Copy out the lines of the listing below, from the line containing "Health Corporation (Winfield, Kansas" through the line containing "search engine, online", inclusive, unchanged.

___ Listed entries

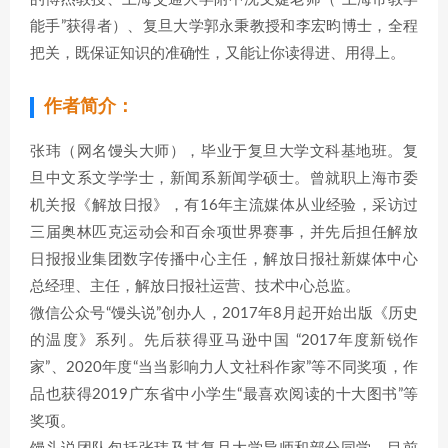
能手”获得者）、复旦大学郭永秉教授和李宏昀博士，全程
把关，既保证知识的准确性，又能让你读得进、用得上。
作者简介：
张玮（网名馒头大师），毕业于复旦大学文科基地班。复
旦中文系文学学士，新闻系新闻学硕士。曾就职上海市委
机关报《解放日报》，有16年主流媒体从业经验，采访过
三届奥林匹克运动会和百余项世界赛事，并先后担任解放
日报报业集团数字传播中心主任，解放日报社新媒体中心
总经理、主任，解放日报社运营、技术中心总监。
微信公众号“馒头说”创办人，2017年8月起开始出版《历史
的温度》系列。先后获得亚马逊中国 “2017年度新锐作
家”、2020年度“当当影响力人文社科作家”等不同奖项，作
品也获得2019广东省中小学生“最喜欢阅读的十大图书”等
奖项。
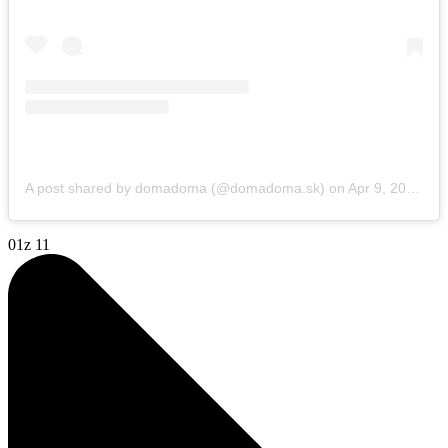
A post shared by domadoma (@domadoma.sk)
on
Apr 9, 2019 at 12:03am PDT
01
z 11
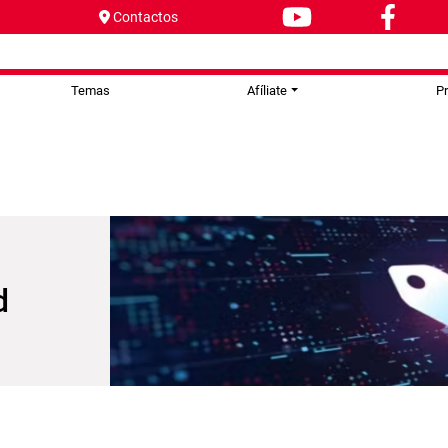
Contactos
Temas
Afíliate
P
d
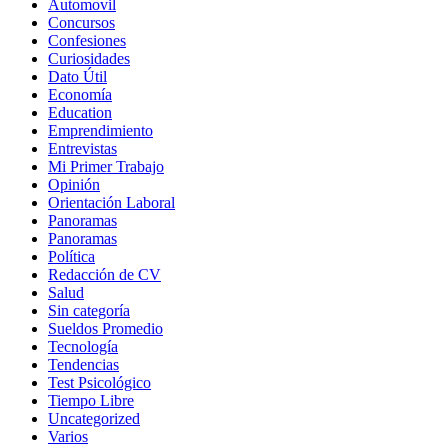
Automovil
Concursos
Confesiones
Curiosidades
Dato Útil
Economía
Education
Emprendimiento
Entrevistas
Mi Primer Trabajo
Opinión
Orientación Laboral
Panoramas
Panoramas
Política
Redacción de CV
Salud
Sin categoría
Sueldos Promedio
Tecnología
Tendencias
Test Psicológico
Tiempo Libre
Uncategorized
Varios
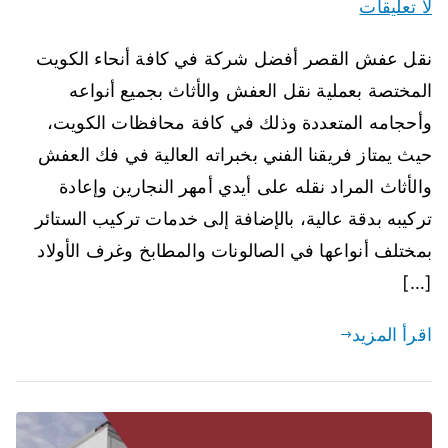
لا تعليقات
نقل عفش القصر أفضل شركة في كافة أنحاء الكويت
المختصة بعملية نقل العفش والأثاث بجميع أنواعه
وأحجامه المتعددة وذلك في كافة محافظات الكويت،
حيث يمتاز فريقنا الفني بخبراته العالية في فك العفش
والأثاث المراد نقله على أيدي أمهر النجارين وإعادة
تركيبه بدقة عالية، بالإضافة إلى خدمات تركيب الستائر
بمختلف أنواعها في الصالونات والمطابخ وغرف الأولاد
[…]
اقرأ المزيد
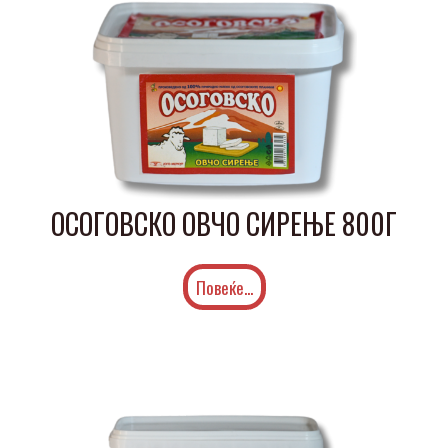
ОСОГОВСКО ОВЧО СИРЕЊЕ 800Г
Повеќе...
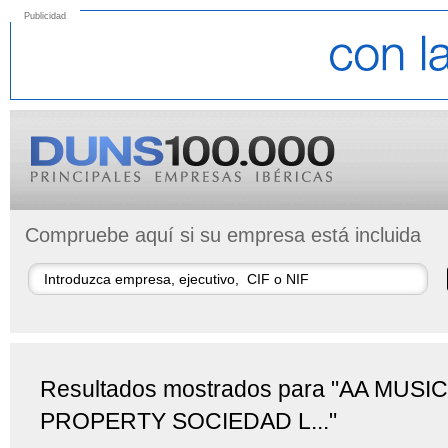
Publicidad
Compruebe aquí si su empresa está incluida
Resultados mostrados para "AA MUSIC
PROPERTY SOCIEDAD L..."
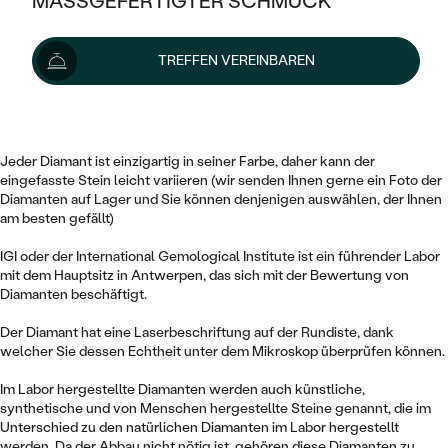
MASSGEFERTIGTER SCHMUCK
1 138 €
SILBER
MIT MEHREREN DIAMANTEN
NACH STYL
GOLD
AUSVERKAUF
AUSVERKAUF
Lieferoptionen
TREFFEN VEREINBAREN
PLATIN
KLASSISCH
HALO
SILBER
WENN SCHMUCK HILFT
Dieser 0.35 ct runde Diamant von rosa Farbe und der Reinheit VS2 ist
NACH MATERIAL
MINIMALISTISCHE
zertifiziert durch das IGI Institut.
DREI STEINE
PLATIN
NACH STYL
GOLD
NACH TYP
Jeder Diamant ist einzigartig in seiner Farbe, daher kann der
MEMOIRE
OHRSTECKER
VINTAGE
eingefasste Stein leicht variieren (wir senden Ihnen gerne ein Foto der
OHRRINGE
SILBER
NACH STYL
Diamanten auf Lager und Sie können denjenigen auswählen, der Ihnen
V-FORM
am besten gefällt)
CREOLEN
IM SET
SOLITÄR
RINGE
PLATIN
IGI oder der International Gemological Institute ist ein führender Labor
VINTAGE
MINIMALISTISCHE
AUSSERGEWÖHNLICH
mit dem Hauptsitz in Antwerpen, das sich mit der Bewertung von
ZUR GEBURT EINES KINDES
ANHÄNGER / KETTEN
Diamanten beschäftigt.
AUSSERGEWÖHNLICHE
NACH STYL
OHRHÄNGER
Der Diamant hat eine Laserbeschriftung auf der Rundiste, dank
PERSONALISIERT
ARMBÄNDER
GESTALTE EINEN RING
MEMOIRE
welcher Sie dessen Echtheit unter dem Mikroskop überprüfen können.
GEHÄMMERTE
SOLITÄR
WÄHLE EINEN RING
MIT STERNZEICHEN
SCHMUCKSET
Im Labor hergestellte Diamanten werden auch künstliche,
MINIMALISTISCHE
VON HAND GRAVIERTE
synthetische und von Menschen hergestellte Steine genannt, die im
HERZ
DIAMANTEN ZUM EINFASSEN
Unterschied zu den natürlichen Diamanten im Labor hergestellt
MINIMALISTISCH
HERRENSCHMUCK
werden. Da der Abbau nicht nötig ist, gehören diese Diamanten zu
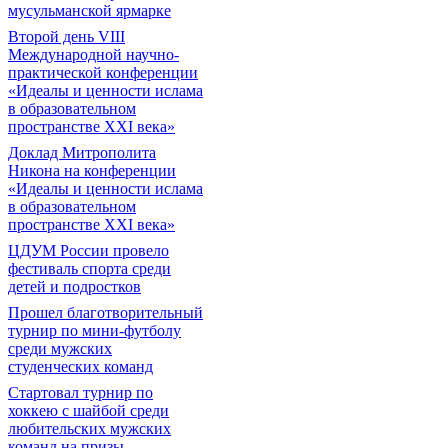
мусульманской ярмарке
Второй день VIII
Международной научно-
практической конференции
«Идеалы и ценности ислама
в образовательном
пространстве XXI века»
Доклад Митрополита
Никона на конференции
«Идеалы и ценности ислама
в образовательном
пространстве XXI века»
ЦДУМ России провело
фестиваль спорта среди
детей и подростков
Прошел благотворительный
турнир по мини-футболу
среди мужских
студенческих команд
Cтартовал турнир по
хоккею с шайбой среди
любительских мужских
команд на призы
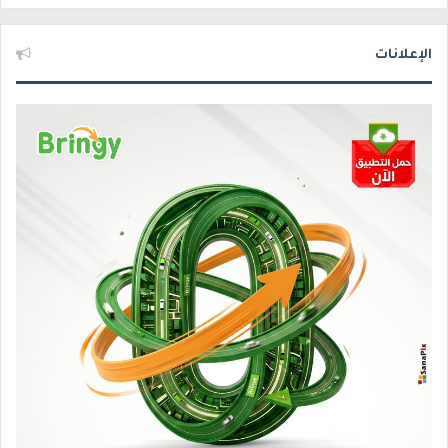
الإعلانات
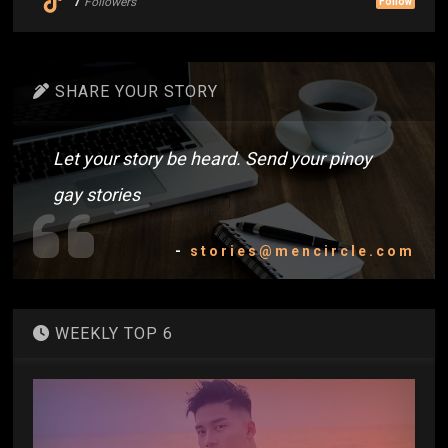
7
Followers
Follow
SHARE YOUR STORY
Let your story be heard. Send your pinoy
gay stories
-
stories@mencircle.com
WEEKLY TOP 6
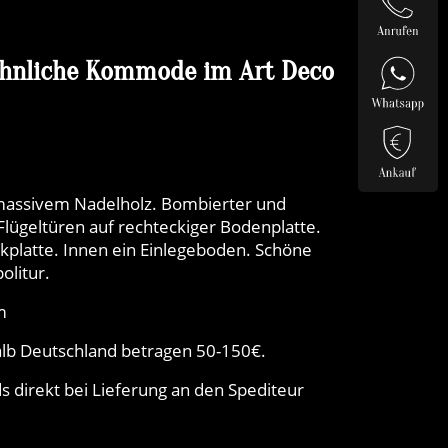
hnliche Kommode im Art Deco
 massivem Nadelholz. Bombierter und
Flügeltüren auf rechteckiger Bodenplatte.
kplatte. Innen ein Einlegeboden. Schöne
olitur.
m
lb Deutschland betragen 50-150€.
 direkt bei Lieferung an den Spediteur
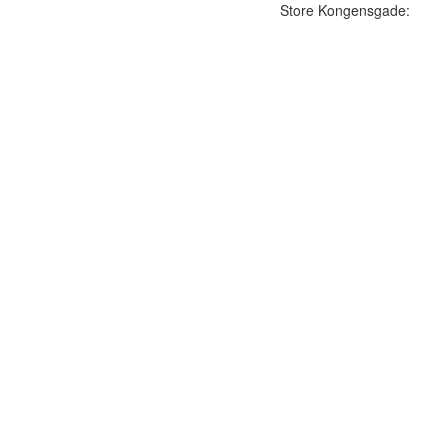
Store Kongensgade:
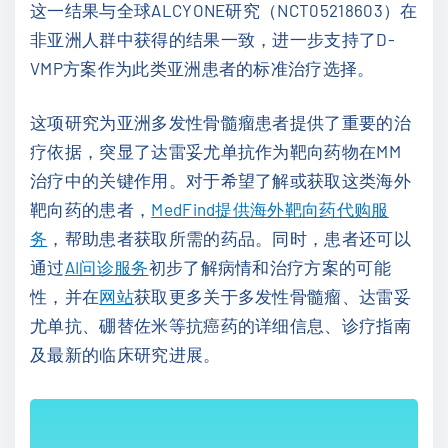
这一结果与全球ALCYONE研究（NCT05218603）在
非亚洲人群中获得的结果一致，进一步支持了D-
VMP方案作为此类亚洲患者的标准治疗选择。
这项研究为亚洲多发性骨髓瘤患者提供了重要的治
疗依据，突显了达雷妥尤单抗作为靶向药物在MM
治疗中的关键作用。对于希望了解或获取这类海外
靶向药的患者，
MedFind提供海外靶向药代购服
务
，帮助患者获取所需的药品。同时，患者还可以
通过
AI问诊服务
初步了解病情和治疗方案的可能
性，并在
网站
获取更多关于多发性骨髓瘤、达雷妥
尤单抗、硼替佐米等抗癌药的详细信息、诊疗指南
及最新的临床研究进展。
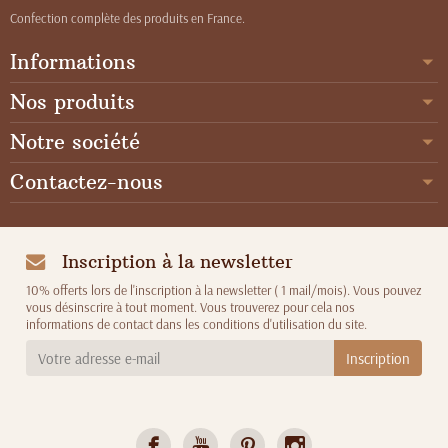
Confection complète des produits en France.
Informations
Nos produits
Notre société
Contactez-nous
Inscription à la newsletter
10% offerts lors de l'inscription à la newsletter ( 1 mail/mois). Vous pouvez
vous désinscrire à tout moment. Vous trouverez pour cela nos
informations de contact dans les conditions d'utilisation du site.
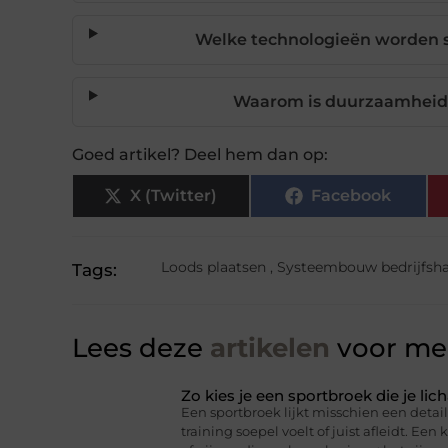
Welke technologieën worden st
Waarom is duurzaamheid b
Goed artikel? Deel hem dan op:
X (Twitter)
Facebook
Loods plaatsen
,
Systeembouw bedrijfsha
Tags:
Lees deze
artikelen
voor mee
Zo kies je een sportbroek die je l
Een sportbroek lijkt misschien een detail,
training soepel voelt of juist afleidt. Een 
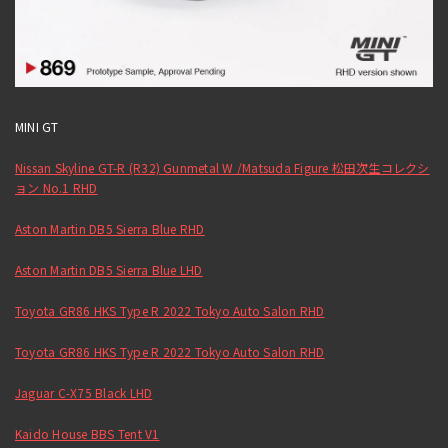
MINI GT
Nissan Skyline GT-R (R32) Gunmetal W /Matsuda Figure 松田次生コレクシ
ョン No.1 RHD
Aston Martin DB5 Sierra Blue RHD
Aston Martin DB5 Sierra Blue LHD
Toyota GR86 HKS Type R 2022 Tokyo Auto Salon RHD
Toyota GR86 HKS Type R 2022 Tokyo Auto Salon RHD
Jaguar C-X75 Black LHD
Kaido House BBS Tent V1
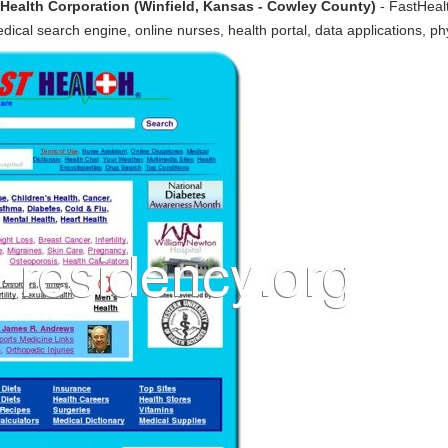
Health Corporation (Winfield, Kansas - Cowley County)
- FastHealt
 search engine, online nurses, health portal, data applications, phys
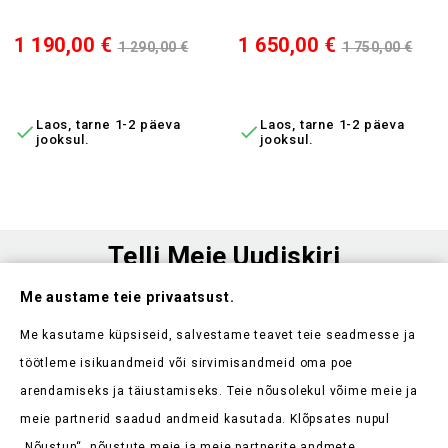
Elektriline Kokkupandav Tõukeratas Z1, 250 W, Li-Ion
Elektriline Nelirattaline Vista
Hind
Tavahind
Hind
Tavahind
1 190,00 €
1 650,00 €
1 290,00 €
1 750,00 €
LISA OSTUKORVI
LISA OSTUKORVI
Laos, tarne 1-2 päeva
Laos, tarne 1-2 päeva


jooksul.
jooksul.
Telli Meie Uudiskiri
Me austame teie privaatsust.
Ole esimene, kes saab teada meie uudistest ja kehtivatest
sooduspakkumistest
Me kasutame küpsiseid, salvestame teavet teie seadmesse ja
töötleme isikuandmeid või sirvimisandmeid oma poe
arendamiseks ja täiustamiseks. Teie nõusolekul võime meie ja
meie partnerid saadud andmeid kasutada. Klõpsates nupul
„Nõustun“, nõustute meie ja meie partnerite andmete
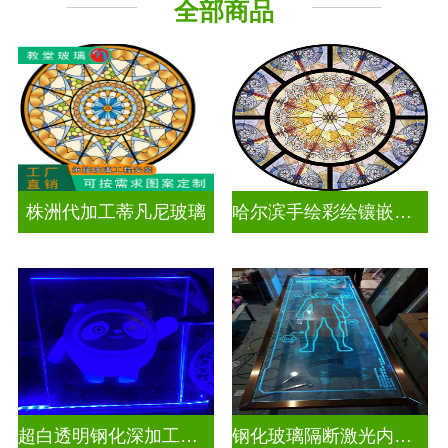
全部商品
工程玻璃
株洲代加工蒂凡尼玻璃
哈尔滨手绘彩绘镶嵌玻璃
超白透明钢化深加工激光内雕发光艺术玻璃
钢化玻璃隔断激光内雕精雕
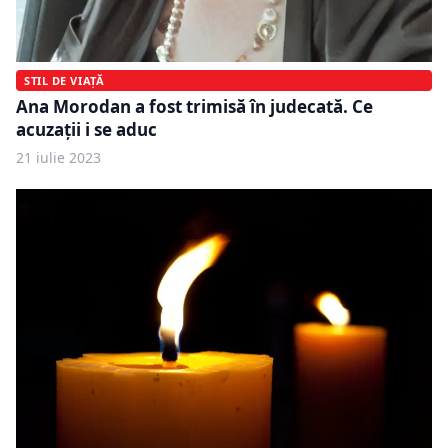
STIL DE VIAȚĂ
Ana Morodan a fost trimisă în judecată. Ce
acuzații i se aduc
21 iulie 2023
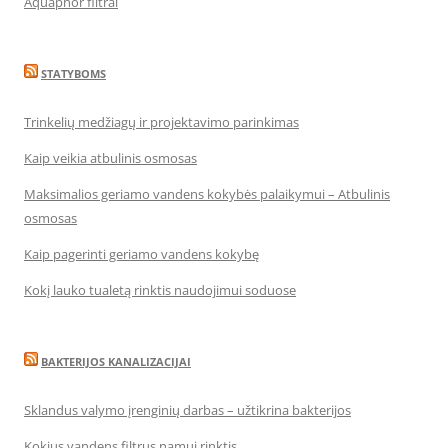
Aquaphor filtrai
STATYBOMS
Trinkelių medžiagų ir projektavimo parinkimas
Kaip veikia atbulinis osmosas
Maksimalios geriamo vandens kokybės palaikymui – Atbulinis
osmosas
Kaip pagerinti geriamo vandens kokybę
Kokį lauko tualetą rinktis naudojimui soduose
BAKTERIJOS KANALIZACIJAI
Sklandus valymo įrenginių darbas – užtikrina bakterijos
Kokius vandens filtrus namui rinktis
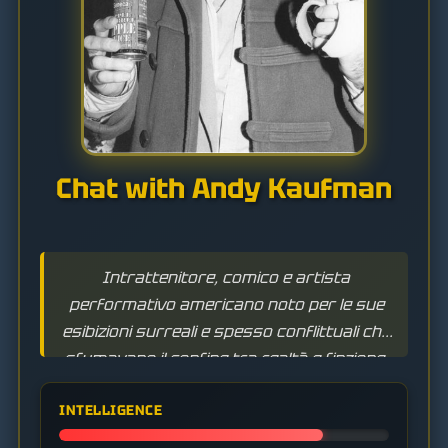
Chat with Andy Kaufman
Intrattenitore, comico e artista
performativo americano noto per le sue
esibizioni surreali e spesso conflittuali che
sfumavano il confine tra realtà e finzione.
INTELLIGENCE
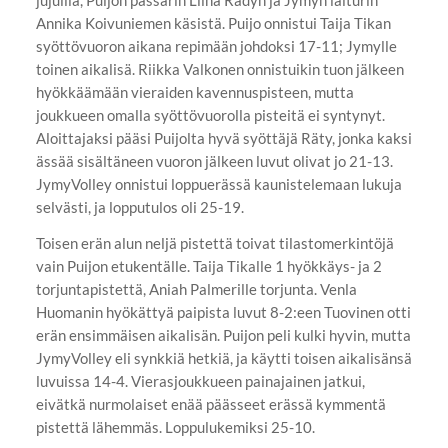
jujuilla, Puijon passarin Liina Rädyn ja Jymyn laiturin
Annika Koivuniemen käsistä. Puijo onnistui Taija Tikan
syöttövuoron aikana repimään johdoksi 17-11; Jymylle
toinen aikalisä. Riikka Valkonen onnistuikin tuon jälkeen
hyökkäämään vieraiden kavennuspisteen, mutta
joukkueen omalla syöttövuorolla pisteitä ei syntynyt.
Aloittajaksi pääsi Puijolta hyvä syöttäjä Räty, jonka kaksi
ässää sisältäneen vuoron jälkeen luvut olivat jo 21-13.
JymyVolley onnistui loppuerässä kaunistelemaan lukuja
selvästi, ja lopputulos oli 25-19.
Toisen erän alun neljä pistettä toivat tilastomerkintöjä
vain Puijon etukentälle. Taija Tikalle 1 hyökkäys- ja 2
torjuntapistettä, Aniah Palmerille torjunta. Venla
Huomanin hyökättyä paipista luvut 8-2:een Tuovinen otti
erän ensimmäisen aikalisän. Puijon peli kulki hyvin, mutta
JymyVolley eli synkkiä hetkiä, ja käytti toisen aikalisänsä
luvuissa 14-4. Vierasjoukkueen painajainen jatkui,
eivätkä nurmolaiset enää päässeet erässä kymmentä
pistettä lähemmäs. Loppulukemiksi 25-10.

______

> Response to the task
Health Corporation (Winfield, Kansas - Cowley County)
- FastHealt
 search engine, online nurses, health portal, data applications, phys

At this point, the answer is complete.